▶ _Written task_
Skip the pictures and give back the rest of the listing exactly.

**********

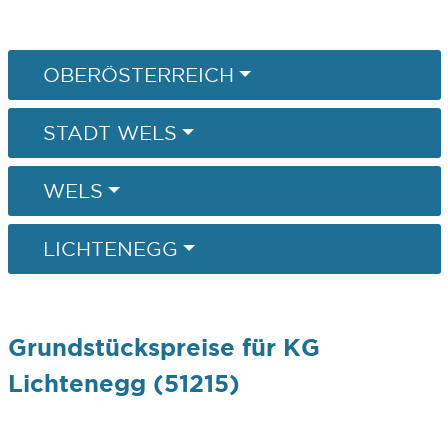
OBERÖSTERREICH
STADT WELS
WELS
LICHTENEGG
Grundstückspreise für KG
Lichtenegg (51215)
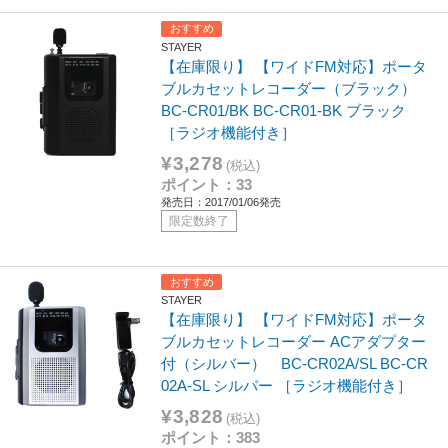
おすすめ
STAYER
【在庫限り】 【ワイドFM対応】ポータ
ブルカセットレコーダー（ブラック）
BC-CR01/BK BC-CR01-BK ブラック
［ラジオ機能付き］
¥3,278
(税込)
ポイント：33
発売日：2017/01/06発売
限定数終了
おすすめ
STAYER
【在庫限り】 【ワイドFM対応】ポータ
ブルカセットレコーダー ACアダプター
付（シルバー） BC-CR02A/SL BC-CR
02A-SL シルバー ［ラジオ機能付き］
¥3,828
(税込)
ポイント：383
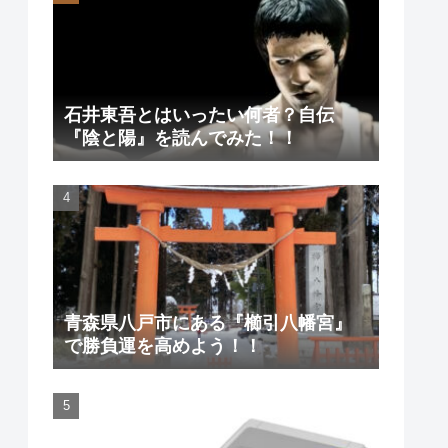
石井東吾とはいったい何者？自伝
『陰と陽』を読んでみた！！
青森県八戸市にある『櫛引八幡宮』
で勝負運を高めよう！！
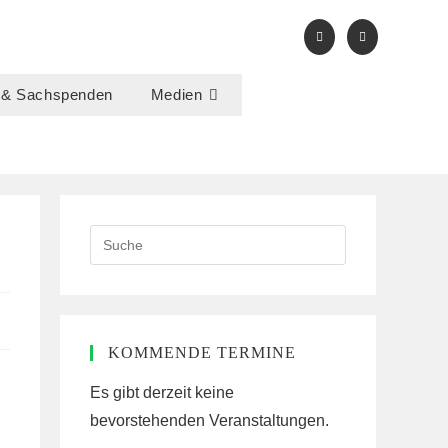
 & Sachspenden
Medien
Search
this
website
KOMMENDE TERMINE
Es gibt derzeit keine
bevorstehenden Veranstaltungen.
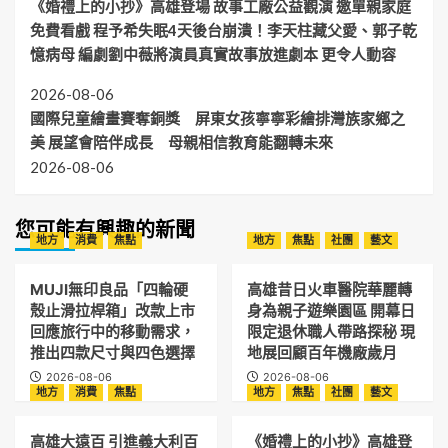
《婚禮上的小抄》高雄登場 故事工廠公益觀演 邀單親家庭
免費看戲 程予希失眠4天後台崩潰！李天柱藏父愛、郭子乾
憶病母 編劇劉中薇將演員真實故事放進劇本 更令人動容
2026-08-06
國際兒童繪畫賽奪銅獎 屏東女孩寧寧彩繪排灣族家鄉之
美 展望會陪伴成長 母親相信教育能翻轉未來
2026-08-06
您可能有興趣的新聞
地方
消費
焦點
地方
焦點
社團
藝文
MUJI無印良品「四輪硬
高雄昔日火車醫院華麗轉
殼止滑拉桿箱」改款上市
身為親子遊樂園區 開幕日
回應旅行中的移動需求，
限定退休職人帶路探秘 現
推出四款尺寸與四色選擇
地展回顧百年機廠歲月
2026-08-06
2026-08-06
地方
消費
焦點
地方
焦點
社團
藝文
高雄大遠百 引進義大利百
《婚禮上的小抄》高雄登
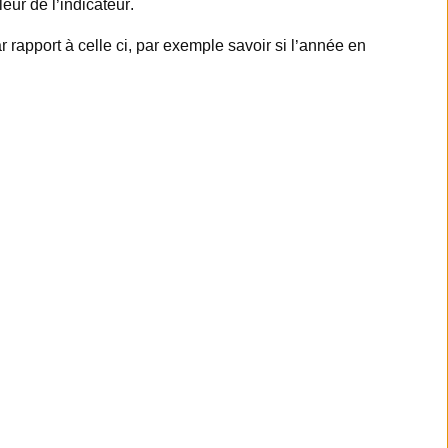
leur de l’indicateur.
 rapport à celle ci, par exemple savoir si l’année en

**********

▶ _Response to this task_
OBERÖSTERREICH
STADT WELS
WELS
LICHTENEGG
Grundstückspreise für KG
Lichtenegg (51215)
おすすめ
STAYER
【在庫限り】 【ワイドFM対応】ポータ
ブルカセットレコーダー（ブラック）
BC-CR01/BK BC-CR01-BK ブラック
［ラジオ機能付き］
¥3,278
(税込)
ポイント：33
発売日：2017/01/06発売
限定数終了
おすすめ
STAYER
【在庫限り】 【ワイドFM対応】ポータ
ブルカセットレコーダー ACアダプター
付（シルバー） BC-CR02A/SL BC-CR
02A-SL シルバー ［ラジオ機能付き］
¥3,828
(税込)
ポイント：383
石井東吾とはいったい何者？自伝
『陰と陽』を読んでみた！！
青森県八戸市にある『櫛引八幡宮』
で勝負運を高めよう！！
 & Sachspenden
Medien
Search
this
website
KOMMENDE TERMINE
Es gibt derzeit keine
bevorstehenden Veranstaltungen.
《婚禮上的小抄》高雄登場 故事工廠公益觀演 邀單親家庭
免費看戲 程予希失眠4天後台崩潰！李天柱藏父愛、郭子乾
憶病母 編劇劉中薇將演員真實故事放進劇本 更令人動容
2026-08-06
國際兒童繪畫賽奪銅獎 屏東女孩寧寧彩繪排灣族家鄉之
美 展望會陪伴成長 母親相信教育能翻轉未來
2026-08-06
您可能有興趣的新聞
地方
消費
焦點
地方
焦點
社團
藝文
MUJI無印良品「四輪硬
高雄昔日火車醫院華麗轉
殼止滑拉桿箱」改款上市
身為親子遊樂園區 開幕日
回應旅行中的移動需求，
限定退休職人帶路探秘 現
推出四款尺寸與四色選擇
地展回顧百年機廠歲月
2026-08-06
2026-08-06
地方
消費
焦點
地方
焦點
社團
藝文
高雄大遠百 引進義大利百
《婚禮上的小抄》高雄登
leur de l’indicateur.
 rapport à celle ci, par exemple savoir si l’année en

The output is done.